• Complete the following
• A. Answer these from the forum thread on tinydns and dnscache below:
(i) On which IP address does dnscache listen in carl_f's question?
(ii) Which interface and IP address does Arno propose for tinydns?
(iii) What Google search does puke recommend?
• B. List every distinct IP address that appears in the forum thread on tinydns and dnscache below.

Do I have tinydns listen on 127.0.0.1, and then make sure that the machines own /etc/resolv.conf tells it to resolve on 192.168.253.254 where dnscache listens? Or would you create an alias on the loopback net such as lo:1 ?

----------

## Plaz

 *carl_f wrote:*   

> Do I have tinydns listen on 127.0.0.1, and then make sure that the machines own /etc/resolv.conf tells it to resolve on 192.168.253.254 where dnscache listens?

 

I do exactly that and it works great here.

----------

## Arno

Hi,

I have a related question:

I need to setup a public DNS server which has to resolve queries (dnscache) and provide auth. DNS (tinydns).

Should I have dnscache listening on an IP and have tinydns listening on an IP alias, like this:

  dnscache: eth0 1.2.3.4

  tinydns: eth0:0 1.2.3.5

Thanks.

----------

## ben

Hi,

Ususally dnscache is used by client machine to resolve name, and those machines are in an internal network (with private addresses), unless you are an ISP. Therefore you will usually set-up dnscache to listen to the internal private IP and tinydns to answer query from outside (public IP).

Beside I think is is explicitly written that dnscache and tinydns cannot listen to the same ip. So if you really need to let everybody resolve name from you (say you are an ISP) you will have to make one of them listen to an alias. You will need to tell your customer to put dnscache IP address as DNS resolver, and you will have to make sure dnscache query tinydns for all your domain entries (as described by others in this thread.

Hope this help

Ben

----------

## Arno

OK, this makes senses. Thanks.

----------

## Qubax

maybe you want to have a look here http://puzzling.org/computing/help/djb

----------

## puke

Do a google search for djbdns split-horizon.

You want dnscache listening on your internal interface.  tinydns-private (rename the service) on 127.0.0.1, and tinydns-public on your public interface.  (I think)

This gives you two databases, one public, one private, with your internal hosts using your private dns and your external hosts using public dns.

----------

• Supplied information
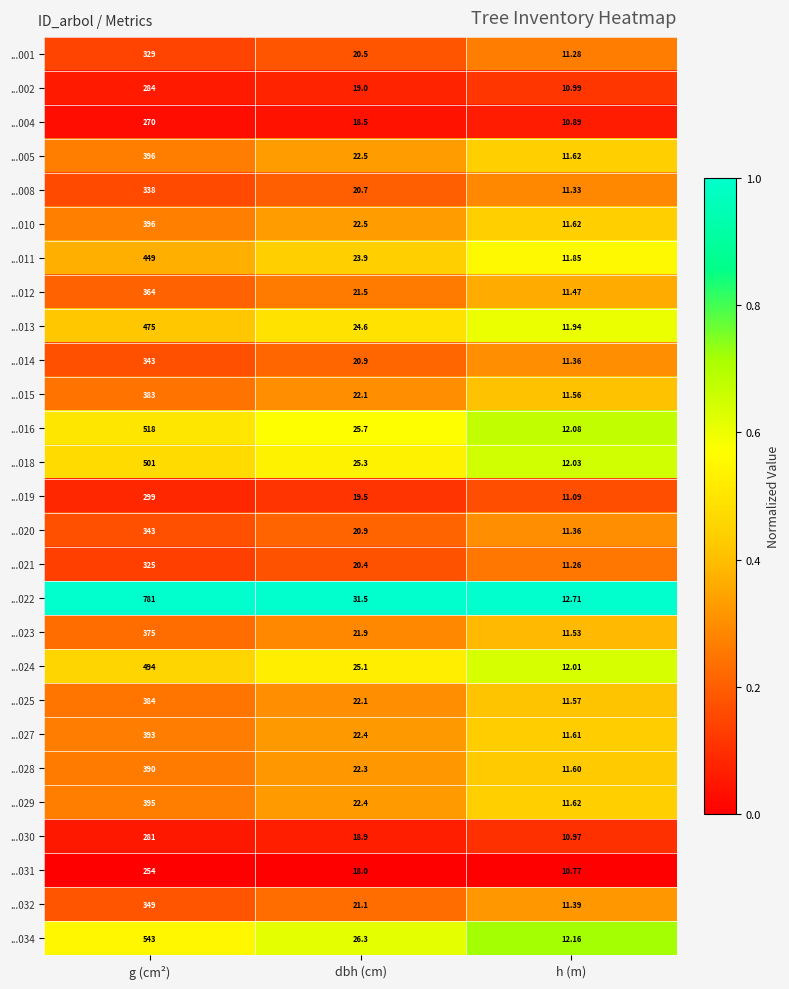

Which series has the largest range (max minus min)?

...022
...
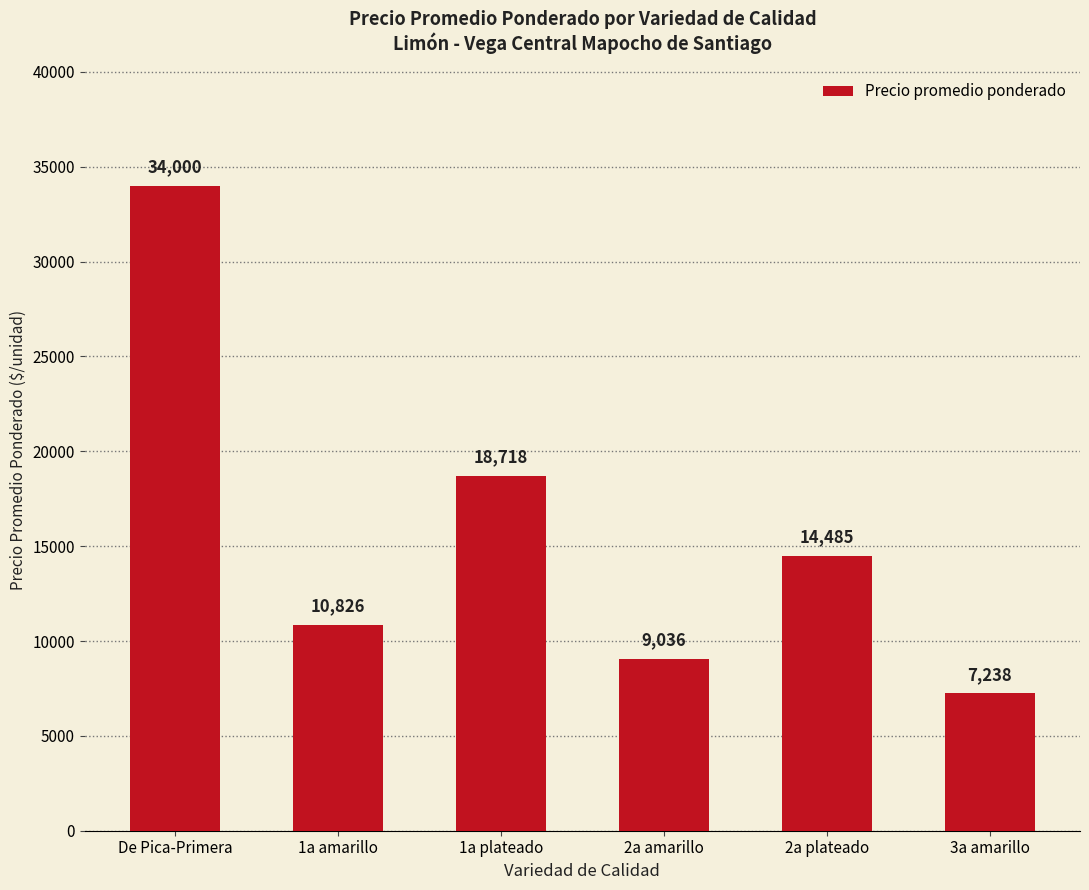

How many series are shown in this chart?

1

• Answers to each task
• A.
(i) 192.168.253.254
(ii) eth0:0 1.2.3.5
(iii) djbdns split-horizon

• B. 127.0.0.1, 192.168.253.254, 1.2.3.4, 1.2.3.5